Yeah, I think that's closer to it. I just think that the idea of the Straussian elites posing one way in public while reading Machiavelli at night before bed is similar to the way typical conspiracy theories (9/11 truthers, JFK, Diana, LaRouche, etc.) seem to be rooted in a strong desire to believe that someone, somewhere is in charge of things, making rational decisions to make things turn out this way, exactly according to plan. Apparently it would be too terrifying for them to believe that not only is no one at the wheel, but there is no wheel to begin with, and it's just luck that we haven't annihilated ourselves yet, so it's easier to think of a sinister elite pulling the strings, because at least if an evil overlord is in charge, there's a chance we can put someone better in his place, and then it'll be Shiny Happy Unicorn land.

Posted by: at January 22, 2008 09:24 AM

The poster who cannot be named (9:24 am, above) seems to sneer at all conspiracy theories. Hey, sir or madam as the case may be - if you think that, because some conspiracy theories are wrong, it proves that there are no conspiracies - then there is no point in any further discussion with you.

You probably believe AND don't believe that there are no conspiracies.

As for me, I am quite sure that there is a conspiracy [or actually, many overlapping and sometimes competing conspiracies] to use, abuse, and confuse the public, to "milk, shear, and slaughter the sheeple", figuratively speaking - except the slaughter is literal.

Posted by: mistah 'MICFiC' charley, ph.d. at January 22, 2008 10:26 AM

Well, Chuckie, if you read what I said, you'll see that I was noting how people who believe in - as I said - typical conspiracy theories seem to have a large emotional investment in believing that a particular world-shaking event was planned and brought to fruition without anything fouling it up.

It doesn't necessarily speak to the truth or falsity of said conspiracy, it just reminds us that people tend to use their reasoning ability to invent reasons for things they have already felt emotionally drawn to.

Posted by: The Poster Who Cannot Be Named at January 22, 2008 12:42 PM

Thanks, Jon. Well done.

Posted by: Batocchio at January 22, 2008 04:01 PM

Mixed feelings on this one. As usual Jonathan is funny. That part I like.
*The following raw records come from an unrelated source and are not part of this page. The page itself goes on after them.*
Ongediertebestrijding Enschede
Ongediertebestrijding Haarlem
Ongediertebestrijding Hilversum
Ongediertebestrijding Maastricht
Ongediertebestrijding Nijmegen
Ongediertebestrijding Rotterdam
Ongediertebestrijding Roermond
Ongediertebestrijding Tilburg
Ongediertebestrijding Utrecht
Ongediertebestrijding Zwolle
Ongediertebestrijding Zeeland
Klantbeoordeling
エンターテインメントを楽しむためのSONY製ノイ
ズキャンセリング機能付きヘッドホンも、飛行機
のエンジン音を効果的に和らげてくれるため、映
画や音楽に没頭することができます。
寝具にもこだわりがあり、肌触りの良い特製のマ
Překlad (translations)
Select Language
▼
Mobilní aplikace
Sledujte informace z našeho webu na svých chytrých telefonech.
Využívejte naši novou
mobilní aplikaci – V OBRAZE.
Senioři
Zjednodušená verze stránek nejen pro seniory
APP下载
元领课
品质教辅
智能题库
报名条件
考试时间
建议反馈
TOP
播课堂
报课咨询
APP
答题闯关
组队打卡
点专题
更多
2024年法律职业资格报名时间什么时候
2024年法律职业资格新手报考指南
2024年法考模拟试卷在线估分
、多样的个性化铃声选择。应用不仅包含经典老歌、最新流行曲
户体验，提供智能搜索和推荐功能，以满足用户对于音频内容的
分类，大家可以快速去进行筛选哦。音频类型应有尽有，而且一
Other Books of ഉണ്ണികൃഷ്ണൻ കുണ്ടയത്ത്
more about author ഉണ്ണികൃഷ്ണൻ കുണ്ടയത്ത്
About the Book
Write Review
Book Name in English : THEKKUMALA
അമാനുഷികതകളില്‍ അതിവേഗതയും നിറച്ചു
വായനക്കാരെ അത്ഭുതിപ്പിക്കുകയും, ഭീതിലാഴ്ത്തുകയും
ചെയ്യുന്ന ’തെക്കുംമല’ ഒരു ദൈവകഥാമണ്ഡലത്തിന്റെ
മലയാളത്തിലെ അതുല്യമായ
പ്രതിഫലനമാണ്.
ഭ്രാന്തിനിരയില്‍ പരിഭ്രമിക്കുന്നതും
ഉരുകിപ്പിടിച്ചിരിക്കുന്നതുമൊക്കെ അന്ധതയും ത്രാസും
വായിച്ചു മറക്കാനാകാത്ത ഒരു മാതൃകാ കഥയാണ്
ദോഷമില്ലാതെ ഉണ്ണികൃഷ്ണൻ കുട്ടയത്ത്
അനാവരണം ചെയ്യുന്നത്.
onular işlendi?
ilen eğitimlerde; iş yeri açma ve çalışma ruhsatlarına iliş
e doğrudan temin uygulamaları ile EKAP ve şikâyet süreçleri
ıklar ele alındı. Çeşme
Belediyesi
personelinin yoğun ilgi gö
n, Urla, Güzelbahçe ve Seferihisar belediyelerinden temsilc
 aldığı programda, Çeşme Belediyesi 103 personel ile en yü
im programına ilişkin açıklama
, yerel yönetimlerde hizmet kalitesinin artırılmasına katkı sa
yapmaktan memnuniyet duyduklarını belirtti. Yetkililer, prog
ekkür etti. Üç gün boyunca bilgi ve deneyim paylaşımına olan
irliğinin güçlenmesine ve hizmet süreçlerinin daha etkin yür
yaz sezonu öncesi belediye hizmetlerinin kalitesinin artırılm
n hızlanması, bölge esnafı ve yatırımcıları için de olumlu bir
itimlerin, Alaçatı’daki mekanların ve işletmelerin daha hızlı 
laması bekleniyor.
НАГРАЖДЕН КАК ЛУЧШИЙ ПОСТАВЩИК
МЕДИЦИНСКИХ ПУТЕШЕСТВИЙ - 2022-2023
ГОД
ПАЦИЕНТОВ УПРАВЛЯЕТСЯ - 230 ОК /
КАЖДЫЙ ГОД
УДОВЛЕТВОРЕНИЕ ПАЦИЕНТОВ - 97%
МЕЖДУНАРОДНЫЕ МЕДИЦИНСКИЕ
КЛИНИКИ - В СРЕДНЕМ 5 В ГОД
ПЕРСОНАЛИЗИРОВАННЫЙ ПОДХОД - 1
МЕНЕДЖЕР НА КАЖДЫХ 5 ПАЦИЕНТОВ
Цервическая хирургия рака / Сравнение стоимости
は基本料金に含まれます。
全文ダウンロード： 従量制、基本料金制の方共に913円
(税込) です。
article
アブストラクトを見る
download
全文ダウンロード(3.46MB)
The part reading the character of the GOP, I like less. I think it's nice caricature for humor's sake, but it's hardly reality. The "Christian" thing is a pose. It's a pose of the "whatever works!" variant, and not even Pat Robertson, Jerry Falwell, Robert Schuller, Billy Graham or Oral Roberts ever would cofess otherwise if their souls really depended on honesty. The problem is they're soul-less but reasonably good at playing to a certain hollow, centerless intellect, the same that is susceptible to nationalism and other forms of faith.

At bottom what both major parties are about is the worship of power and money. They have worked a very functional accommodation. The GOP pander to the religious nutjobs, the bigoted hatemonger xenophobes, the libertarian idealists, and the jingoistic hawks. The Democrats pander to the "liberal," the socialistically inclined, the humanist/atheist/agnostic and more liberal judeo-christian denomination followers, labor, feminists, environmentalists and fans of big government. The difference is in sales pitch only.

To think otherwise is to help yourself deny the cruelty with which human cleverness implicates itself in overt duplicity.